▶ **What the exercise asks**
Reproduce verbatim the lines of the data starting at the line that contains "pequeñas (T-2q, T-4q)" and ending at the final line of the data, including both of those lines.
════════════════════
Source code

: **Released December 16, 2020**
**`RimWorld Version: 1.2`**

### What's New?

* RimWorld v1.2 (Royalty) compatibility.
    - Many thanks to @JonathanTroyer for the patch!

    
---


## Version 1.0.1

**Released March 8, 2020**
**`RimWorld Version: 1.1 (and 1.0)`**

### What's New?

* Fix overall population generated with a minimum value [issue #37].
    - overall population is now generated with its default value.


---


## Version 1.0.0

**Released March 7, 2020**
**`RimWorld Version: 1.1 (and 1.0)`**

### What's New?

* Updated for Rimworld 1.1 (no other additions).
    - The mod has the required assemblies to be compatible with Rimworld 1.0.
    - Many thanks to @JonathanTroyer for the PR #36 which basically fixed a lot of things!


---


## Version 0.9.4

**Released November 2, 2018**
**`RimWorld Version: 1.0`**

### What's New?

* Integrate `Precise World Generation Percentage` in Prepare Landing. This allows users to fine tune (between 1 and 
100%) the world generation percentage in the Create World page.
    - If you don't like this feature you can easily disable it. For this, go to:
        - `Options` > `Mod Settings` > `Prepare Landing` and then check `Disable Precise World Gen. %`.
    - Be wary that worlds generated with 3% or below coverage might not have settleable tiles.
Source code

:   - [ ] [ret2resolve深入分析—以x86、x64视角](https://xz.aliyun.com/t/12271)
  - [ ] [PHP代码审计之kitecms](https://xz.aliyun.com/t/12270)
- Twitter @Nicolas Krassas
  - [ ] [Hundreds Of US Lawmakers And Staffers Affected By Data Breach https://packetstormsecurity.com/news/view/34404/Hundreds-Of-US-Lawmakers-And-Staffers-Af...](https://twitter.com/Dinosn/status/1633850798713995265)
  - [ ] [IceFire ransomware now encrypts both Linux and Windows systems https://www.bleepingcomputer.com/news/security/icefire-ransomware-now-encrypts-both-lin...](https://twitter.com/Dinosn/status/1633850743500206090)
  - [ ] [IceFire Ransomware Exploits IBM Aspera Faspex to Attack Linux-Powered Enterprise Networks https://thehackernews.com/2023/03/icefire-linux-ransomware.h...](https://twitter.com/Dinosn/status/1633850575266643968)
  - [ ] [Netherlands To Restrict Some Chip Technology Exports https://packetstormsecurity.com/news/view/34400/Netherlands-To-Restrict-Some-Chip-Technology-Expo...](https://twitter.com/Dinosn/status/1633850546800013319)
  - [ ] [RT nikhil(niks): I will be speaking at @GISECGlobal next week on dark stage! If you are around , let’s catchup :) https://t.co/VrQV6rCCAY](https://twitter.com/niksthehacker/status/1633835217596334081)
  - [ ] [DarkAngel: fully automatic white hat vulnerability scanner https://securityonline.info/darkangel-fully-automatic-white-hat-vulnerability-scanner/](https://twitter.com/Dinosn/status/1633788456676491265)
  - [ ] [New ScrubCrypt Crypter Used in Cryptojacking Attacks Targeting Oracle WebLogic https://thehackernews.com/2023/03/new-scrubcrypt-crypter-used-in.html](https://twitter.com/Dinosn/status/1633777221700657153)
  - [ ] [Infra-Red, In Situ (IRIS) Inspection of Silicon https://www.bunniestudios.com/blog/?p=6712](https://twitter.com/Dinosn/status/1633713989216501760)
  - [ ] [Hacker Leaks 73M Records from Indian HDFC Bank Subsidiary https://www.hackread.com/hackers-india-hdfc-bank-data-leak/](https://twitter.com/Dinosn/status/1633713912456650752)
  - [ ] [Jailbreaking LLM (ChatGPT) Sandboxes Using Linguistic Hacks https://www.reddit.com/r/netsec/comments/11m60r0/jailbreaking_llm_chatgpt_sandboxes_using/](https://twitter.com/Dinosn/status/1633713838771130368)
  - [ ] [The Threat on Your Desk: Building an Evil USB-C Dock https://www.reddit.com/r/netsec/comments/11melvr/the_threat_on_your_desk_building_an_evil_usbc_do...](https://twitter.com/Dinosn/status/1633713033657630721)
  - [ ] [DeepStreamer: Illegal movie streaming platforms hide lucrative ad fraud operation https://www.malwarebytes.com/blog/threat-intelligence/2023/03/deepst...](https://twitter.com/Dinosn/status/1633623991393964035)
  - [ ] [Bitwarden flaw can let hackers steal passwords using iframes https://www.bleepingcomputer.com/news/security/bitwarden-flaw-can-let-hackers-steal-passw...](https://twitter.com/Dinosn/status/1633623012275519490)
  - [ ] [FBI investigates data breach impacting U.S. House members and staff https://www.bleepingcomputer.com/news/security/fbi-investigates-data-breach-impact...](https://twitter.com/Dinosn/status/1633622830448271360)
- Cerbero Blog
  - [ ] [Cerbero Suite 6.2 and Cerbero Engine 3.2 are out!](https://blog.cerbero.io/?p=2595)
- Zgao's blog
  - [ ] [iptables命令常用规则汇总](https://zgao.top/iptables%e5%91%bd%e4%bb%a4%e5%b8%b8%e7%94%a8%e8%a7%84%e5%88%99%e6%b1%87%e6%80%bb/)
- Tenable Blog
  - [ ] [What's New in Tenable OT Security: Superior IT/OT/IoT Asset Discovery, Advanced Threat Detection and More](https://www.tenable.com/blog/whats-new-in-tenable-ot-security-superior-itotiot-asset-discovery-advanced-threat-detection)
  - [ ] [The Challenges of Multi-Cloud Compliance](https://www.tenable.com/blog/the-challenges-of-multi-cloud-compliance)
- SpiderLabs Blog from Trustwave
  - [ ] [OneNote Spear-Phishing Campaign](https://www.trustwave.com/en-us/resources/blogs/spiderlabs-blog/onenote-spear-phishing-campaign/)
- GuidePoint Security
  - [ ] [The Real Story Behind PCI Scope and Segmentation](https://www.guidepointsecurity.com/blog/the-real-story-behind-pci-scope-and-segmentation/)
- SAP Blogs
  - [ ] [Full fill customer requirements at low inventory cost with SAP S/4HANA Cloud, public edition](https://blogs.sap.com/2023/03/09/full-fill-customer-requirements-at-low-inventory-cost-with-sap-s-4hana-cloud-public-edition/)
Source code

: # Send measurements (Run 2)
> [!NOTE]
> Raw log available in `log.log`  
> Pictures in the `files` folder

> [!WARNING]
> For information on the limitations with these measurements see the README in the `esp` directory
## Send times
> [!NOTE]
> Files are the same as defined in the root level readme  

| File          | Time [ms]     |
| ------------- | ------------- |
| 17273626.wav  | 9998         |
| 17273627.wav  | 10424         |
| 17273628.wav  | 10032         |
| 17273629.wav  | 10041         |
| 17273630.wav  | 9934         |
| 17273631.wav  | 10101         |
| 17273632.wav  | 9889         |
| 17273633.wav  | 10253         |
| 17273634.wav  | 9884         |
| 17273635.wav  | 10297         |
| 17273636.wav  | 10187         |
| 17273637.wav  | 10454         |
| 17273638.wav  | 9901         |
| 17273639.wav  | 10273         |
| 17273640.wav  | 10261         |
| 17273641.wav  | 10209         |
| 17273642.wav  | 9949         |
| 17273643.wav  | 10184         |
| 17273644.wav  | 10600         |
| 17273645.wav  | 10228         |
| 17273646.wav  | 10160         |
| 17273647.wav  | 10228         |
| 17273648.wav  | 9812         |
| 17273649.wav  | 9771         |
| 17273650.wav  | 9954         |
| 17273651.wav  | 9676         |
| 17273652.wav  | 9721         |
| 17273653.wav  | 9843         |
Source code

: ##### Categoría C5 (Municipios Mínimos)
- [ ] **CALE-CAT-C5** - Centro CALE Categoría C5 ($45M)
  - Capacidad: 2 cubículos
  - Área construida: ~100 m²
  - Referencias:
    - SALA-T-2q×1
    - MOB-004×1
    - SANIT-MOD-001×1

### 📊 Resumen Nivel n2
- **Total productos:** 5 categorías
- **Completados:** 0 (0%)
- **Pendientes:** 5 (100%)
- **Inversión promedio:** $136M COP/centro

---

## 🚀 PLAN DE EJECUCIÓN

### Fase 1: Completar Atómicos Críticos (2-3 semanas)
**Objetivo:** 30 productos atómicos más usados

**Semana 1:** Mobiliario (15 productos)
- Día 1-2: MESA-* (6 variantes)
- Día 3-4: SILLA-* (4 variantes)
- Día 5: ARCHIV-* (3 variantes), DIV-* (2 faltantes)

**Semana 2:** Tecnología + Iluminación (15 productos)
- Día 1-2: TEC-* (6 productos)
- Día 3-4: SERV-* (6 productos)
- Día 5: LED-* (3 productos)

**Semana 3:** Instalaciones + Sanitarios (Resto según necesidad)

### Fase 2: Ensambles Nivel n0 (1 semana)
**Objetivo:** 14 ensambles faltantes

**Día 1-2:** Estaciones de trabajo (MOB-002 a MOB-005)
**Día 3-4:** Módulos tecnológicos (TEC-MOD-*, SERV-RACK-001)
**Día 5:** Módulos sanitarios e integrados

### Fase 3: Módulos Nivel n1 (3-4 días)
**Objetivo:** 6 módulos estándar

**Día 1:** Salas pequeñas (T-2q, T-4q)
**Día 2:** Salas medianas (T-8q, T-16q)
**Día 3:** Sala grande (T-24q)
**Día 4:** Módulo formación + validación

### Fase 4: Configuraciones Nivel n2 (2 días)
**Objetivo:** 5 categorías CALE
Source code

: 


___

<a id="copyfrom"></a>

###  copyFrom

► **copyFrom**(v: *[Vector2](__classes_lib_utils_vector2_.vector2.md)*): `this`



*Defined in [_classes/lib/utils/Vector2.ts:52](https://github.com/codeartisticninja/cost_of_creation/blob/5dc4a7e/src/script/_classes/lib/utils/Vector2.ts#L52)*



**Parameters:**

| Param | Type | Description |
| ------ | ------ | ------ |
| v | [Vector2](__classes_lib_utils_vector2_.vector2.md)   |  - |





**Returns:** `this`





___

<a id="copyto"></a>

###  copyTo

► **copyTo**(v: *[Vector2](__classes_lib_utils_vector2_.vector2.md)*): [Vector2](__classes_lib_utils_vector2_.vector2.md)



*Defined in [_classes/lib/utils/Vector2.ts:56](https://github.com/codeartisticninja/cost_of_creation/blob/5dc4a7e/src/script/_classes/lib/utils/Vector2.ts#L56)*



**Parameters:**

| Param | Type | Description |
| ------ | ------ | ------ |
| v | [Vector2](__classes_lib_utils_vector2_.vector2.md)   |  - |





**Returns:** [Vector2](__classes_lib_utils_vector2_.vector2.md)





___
════════════════════
▶ **Answer to this task**
**Día 1:** Salas pequeñas (T-2q, T-4q)
**Día 2:** Salas medianas (T-8q, T-16q)
**Día 3:** Sala grande (T-24q)
**Día 4:** Módulo formación + validación

### Fase 4: Configuraciones Nivel n2 (2 días)
**Objetivo:** 5 categorías CALE
Source code

: 


___

<a id="copyfrom"></a>

###  copyFrom

► **copyFrom**(v: *[Vector2](__classes_lib_utils_vector2_.vector2.md)*): `this`



*Defined in [_classes/lib/utils/Vector2.ts:52](https://github.com/codeartisticninja/cost_of_creation/blob/5dc4a7e/src/script/_classes/lib/utils/Vector2.ts#L52)*



**Parameters:**

| Param | Type | Description |
| ------ | ------ | ------ |
| v | [Vector2](__classes_lib_utils_vector2_.vector2.md)   |  - |





**Returns:** `this`





___

<a id="copyto"></a>

###  copyTo

► **copyTo**(v: *[Vector2](__classes_lib_utils_vector2_.vector2.md)*): [Vector2](__classes_lib_utils_vector2_.vector2.md)



*Defined in [_classes/lib/utils/Vector2.ts:56](https://github.com/codeartisticninja/cost_of_creation/blob/5dc4a7e/src/script/_classes/lib/utils/Vector2.ts#L56)*



**Parameters:**

| Param | Type | Description |
| ------ | ------ | ------ |
| v | [Vector2](__classes_lib_utils_vector2_.vector2.md)   |  - |





**Returns:** [Vector2](__classes_lib_utils_vector2_.vector2.md)





___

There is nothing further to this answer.